■ Given task 1:
List every timestamp in the interview transcript, together with the name of the speaker it accompanies.
■ Given task 2:
Condense the paragraph of the interview transcript that begins "Oh man, I think it’s a difficult thing to generalize" into a shorter version that keeps its main points.
■ Given task 3:
Extend the interview transcript from the point where it stops.

I think that’s kind of like the end result of it is like, it’s gonna be okay, whether it’s raising money internally, deploying the technology, or finding another great place to go do the work that you feel like you’re called to do.
Wes Ashworth (27:04)
I’ll ask you a follow-up question about that. So, for you, when you’ve had to pivot, what sort of thoughts go through your head, or when do you know? Because obviously resilience is a huge piece of it, sticking with it, just gutting it out, getting through it, but sometimes it’s not gonna work out. So, I guess for you, is there anything that you use to sort of gauge, maybe it’s time to look at another startup or another technology or pivot?
Joe Adiletta (27:51)
Oh man, I think it’s a difficult thing to generalize. If I look back at each of the reasons that I left a specific company, they’re all kind of different. You can get career growth signals, you can get just overall corporate signals, or you can have management troubles. There’s a whole bunch of different reasons, but I think when it gets to the point where you hit some sort of inflection. And you feel like it’s not going in the direction you want it to go. Again, whether that’s personal or corporate, it’s time to start looking around.
I mean, like A123 is a great example because it’s double inflection. It was a rocket ship; we were off and running and then all of a sudden you inflected the other way. But at both times, you could feel that that’s what was happening. And I don’t know if it’s a specific milestone or anything, but there’s definitely a feeling to it.
Wes Ashworth (28:47)
Yeah, which again, I think is part of being an entrepreneur, you have that intuitive sort of sense of feeling things like that. Not everybody has that. And I think there’s a lot of great careers, great places for all, you, no matter what, how somebody’s hardwired, what I’m trying to say. But I do think that being a founder or being in a startup, you do have to have a certain hardwiring and a certain passion and fire that, you know, maybe isn’t normal, but it’s good if you’ve got it.
Joe Adiletta (29:19)
Let me just, let me comment on that because you’re absolutely right. I feel lucky and privileged to have been through the experiences that I’ve been through and to be able to have that perspective. And I get former colleagues and younger people that I work with, they ask me for career advice, can you help me navigate this situation, or that situation, or the other? And I would encourage everybody to do that.

■ Provided data:

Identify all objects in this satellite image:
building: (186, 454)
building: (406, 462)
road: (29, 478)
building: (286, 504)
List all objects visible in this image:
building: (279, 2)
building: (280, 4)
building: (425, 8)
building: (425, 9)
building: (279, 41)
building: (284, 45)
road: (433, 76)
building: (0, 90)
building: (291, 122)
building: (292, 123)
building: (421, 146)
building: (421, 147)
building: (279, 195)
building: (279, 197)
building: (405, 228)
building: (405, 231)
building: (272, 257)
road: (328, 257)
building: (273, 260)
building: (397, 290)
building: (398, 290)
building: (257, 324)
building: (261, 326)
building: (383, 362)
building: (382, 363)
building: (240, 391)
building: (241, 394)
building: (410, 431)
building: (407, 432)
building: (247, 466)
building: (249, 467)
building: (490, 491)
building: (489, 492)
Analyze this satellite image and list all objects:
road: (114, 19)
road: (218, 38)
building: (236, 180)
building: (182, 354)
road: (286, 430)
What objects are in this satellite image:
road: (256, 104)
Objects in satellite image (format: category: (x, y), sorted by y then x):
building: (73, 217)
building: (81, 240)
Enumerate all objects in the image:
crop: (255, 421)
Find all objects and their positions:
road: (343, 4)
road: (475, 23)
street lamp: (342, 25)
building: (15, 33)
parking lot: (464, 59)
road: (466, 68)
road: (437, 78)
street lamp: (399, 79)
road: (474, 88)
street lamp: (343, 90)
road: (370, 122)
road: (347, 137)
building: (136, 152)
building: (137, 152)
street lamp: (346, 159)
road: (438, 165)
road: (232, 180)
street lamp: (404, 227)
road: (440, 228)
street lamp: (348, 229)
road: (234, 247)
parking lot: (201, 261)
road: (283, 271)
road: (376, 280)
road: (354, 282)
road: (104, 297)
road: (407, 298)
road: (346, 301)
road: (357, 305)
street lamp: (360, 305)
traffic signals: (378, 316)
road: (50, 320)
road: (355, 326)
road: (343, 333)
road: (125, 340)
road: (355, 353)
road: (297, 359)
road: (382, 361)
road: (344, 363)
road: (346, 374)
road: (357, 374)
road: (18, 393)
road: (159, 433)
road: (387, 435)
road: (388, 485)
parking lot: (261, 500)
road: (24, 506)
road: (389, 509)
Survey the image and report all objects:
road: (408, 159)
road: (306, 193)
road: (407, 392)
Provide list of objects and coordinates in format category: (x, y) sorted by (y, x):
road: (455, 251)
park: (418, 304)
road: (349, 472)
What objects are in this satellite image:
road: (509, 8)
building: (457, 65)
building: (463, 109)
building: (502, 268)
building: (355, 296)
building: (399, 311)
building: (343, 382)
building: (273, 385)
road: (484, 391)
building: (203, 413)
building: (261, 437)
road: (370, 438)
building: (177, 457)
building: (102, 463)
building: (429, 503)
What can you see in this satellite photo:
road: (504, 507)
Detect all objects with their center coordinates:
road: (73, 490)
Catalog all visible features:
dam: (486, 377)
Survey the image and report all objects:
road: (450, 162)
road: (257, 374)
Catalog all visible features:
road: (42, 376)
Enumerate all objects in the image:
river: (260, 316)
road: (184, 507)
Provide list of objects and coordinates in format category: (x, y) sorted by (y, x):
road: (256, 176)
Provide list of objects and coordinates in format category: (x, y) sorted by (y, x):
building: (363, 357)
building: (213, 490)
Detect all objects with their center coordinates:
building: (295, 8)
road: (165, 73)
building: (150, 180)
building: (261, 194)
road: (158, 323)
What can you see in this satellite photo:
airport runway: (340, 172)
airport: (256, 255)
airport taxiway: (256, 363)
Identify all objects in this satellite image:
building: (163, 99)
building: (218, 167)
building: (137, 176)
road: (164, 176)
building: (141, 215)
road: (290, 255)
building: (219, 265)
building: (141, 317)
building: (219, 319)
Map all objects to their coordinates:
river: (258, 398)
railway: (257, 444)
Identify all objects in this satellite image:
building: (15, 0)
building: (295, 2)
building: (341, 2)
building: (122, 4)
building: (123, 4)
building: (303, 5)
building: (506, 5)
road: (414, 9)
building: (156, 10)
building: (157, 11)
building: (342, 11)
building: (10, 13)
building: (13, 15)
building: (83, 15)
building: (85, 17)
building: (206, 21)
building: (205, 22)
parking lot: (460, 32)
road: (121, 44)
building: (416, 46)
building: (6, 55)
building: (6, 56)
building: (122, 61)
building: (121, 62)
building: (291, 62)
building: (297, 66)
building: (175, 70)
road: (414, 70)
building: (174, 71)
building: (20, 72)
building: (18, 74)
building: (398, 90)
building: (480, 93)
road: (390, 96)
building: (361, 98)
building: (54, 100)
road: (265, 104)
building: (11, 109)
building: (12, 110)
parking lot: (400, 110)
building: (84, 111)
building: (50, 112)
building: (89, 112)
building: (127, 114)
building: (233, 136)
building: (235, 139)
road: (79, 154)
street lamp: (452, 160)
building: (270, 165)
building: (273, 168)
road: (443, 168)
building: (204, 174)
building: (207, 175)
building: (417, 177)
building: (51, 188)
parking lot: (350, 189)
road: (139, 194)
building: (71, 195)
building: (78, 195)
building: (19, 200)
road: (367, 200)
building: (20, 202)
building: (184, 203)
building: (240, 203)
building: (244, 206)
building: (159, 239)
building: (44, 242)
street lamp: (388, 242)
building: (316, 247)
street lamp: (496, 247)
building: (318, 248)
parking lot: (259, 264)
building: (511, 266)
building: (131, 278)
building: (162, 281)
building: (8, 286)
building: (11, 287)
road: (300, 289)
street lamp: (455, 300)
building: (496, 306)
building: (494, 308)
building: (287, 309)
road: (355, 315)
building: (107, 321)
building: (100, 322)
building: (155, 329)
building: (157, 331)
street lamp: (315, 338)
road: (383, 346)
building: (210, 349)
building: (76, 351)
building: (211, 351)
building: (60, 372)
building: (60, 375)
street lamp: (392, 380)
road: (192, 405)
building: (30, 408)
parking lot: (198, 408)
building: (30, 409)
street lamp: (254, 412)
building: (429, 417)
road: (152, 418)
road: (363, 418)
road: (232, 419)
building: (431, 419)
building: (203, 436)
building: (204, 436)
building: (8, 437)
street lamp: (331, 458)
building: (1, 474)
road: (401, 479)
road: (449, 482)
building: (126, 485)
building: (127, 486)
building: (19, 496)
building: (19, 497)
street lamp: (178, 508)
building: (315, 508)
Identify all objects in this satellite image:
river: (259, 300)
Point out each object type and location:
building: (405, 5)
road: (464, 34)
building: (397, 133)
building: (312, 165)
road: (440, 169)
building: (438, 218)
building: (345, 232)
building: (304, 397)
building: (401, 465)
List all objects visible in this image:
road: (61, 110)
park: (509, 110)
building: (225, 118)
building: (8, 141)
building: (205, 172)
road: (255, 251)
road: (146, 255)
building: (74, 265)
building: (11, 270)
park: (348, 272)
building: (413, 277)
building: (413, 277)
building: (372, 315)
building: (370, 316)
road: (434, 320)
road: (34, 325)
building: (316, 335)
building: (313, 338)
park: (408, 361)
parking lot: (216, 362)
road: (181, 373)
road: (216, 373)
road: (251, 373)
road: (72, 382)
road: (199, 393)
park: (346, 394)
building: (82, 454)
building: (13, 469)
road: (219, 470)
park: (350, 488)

■ Written response 1:
- 27:04: Wes Ashworth
- 27:51: Joe Adiletta
- 28:47: Wes Ashworth
- 29:19: Joe Adiletta

■ Written response 2:
Generalizing is difficult, because each of my reasons for leaving a specific company was different. The signals can involve career growth, the company overall, or management troubles. When things reach an inflection point and no longer move in the direction I want, whether for personal or corporate reasons, it is time to start looking around.

■ Written response 3:
If you have a question, find someone you trust and ask. I’ve found in my career that people are overwhelmingly happy to help. Especially when you connect at kind of personal level. So, I think it’s really important. Don’t take it on your own. There are people out there who’ve been through it who are happy to help.
Wes Ashworth (30:01)
Yeah, I’m so glad you added that and I agree and I think anybody that’s had any measure of success has had people along the way that advised them and gave them counsel, and they were able to just go to and ask questions. And so, I think anybody who has gotten there also appreciates that somebody did this for me, now somebody’s asking for my help. Let me chime in and give some advice. So, I love that you added that piece.
So, just with the current state, when you look at the current policy funding environment. What signals do you see that give you confidence in building hard-tech battery-type companies in the United States?
Joe Adiletta (30:35)
Yeah, good question. So, I think that like there has been certainly meaningful policy shift over the last whatever it is, year and a half. But I think also that if you look at it, there is a lot of focus still on critical minerals. So upstream and we can argue about where exactly the dividing line is between being a critical mineral and not. So, there are certainly opportunities there.
I think some of the geopolitical positioning has perhaps changed, but no matter where you go, as I said, I was just in two conferences, one was in Canada, one was over in Europe. Everybody’s talking about self-sufficiency and resilience. And that’s gonna mean not importing all or materially all of your battery technology. And that’s an opportunity. It really is. So, I have confidence that we’re gonna do something here in the US, especially given that we have such an amazing innovation ecosystem that it’s hard to see us not doing that, to be frank.
Wes Ashworth (31:37)
It’s encouraging to hear and I’d agree. I mean, you start to see that alignment happen and you said sort of the focus on self-sufficiency and just aligning on that purpose. again, lot to be hopeful for and confident in as we move forward. I do want to transition a little bit. So, behind every breakthrough technology product are really the people building it. And I always like to focus a little bit on the people, so the timing that makes all that work. And your perspective here is especially grounded in your experience, which I also love.
You’ve said that startups are really all about people and timing. I guess explain that to us a little bit, and what do you mean by that?
Joe Adiletta (32:17)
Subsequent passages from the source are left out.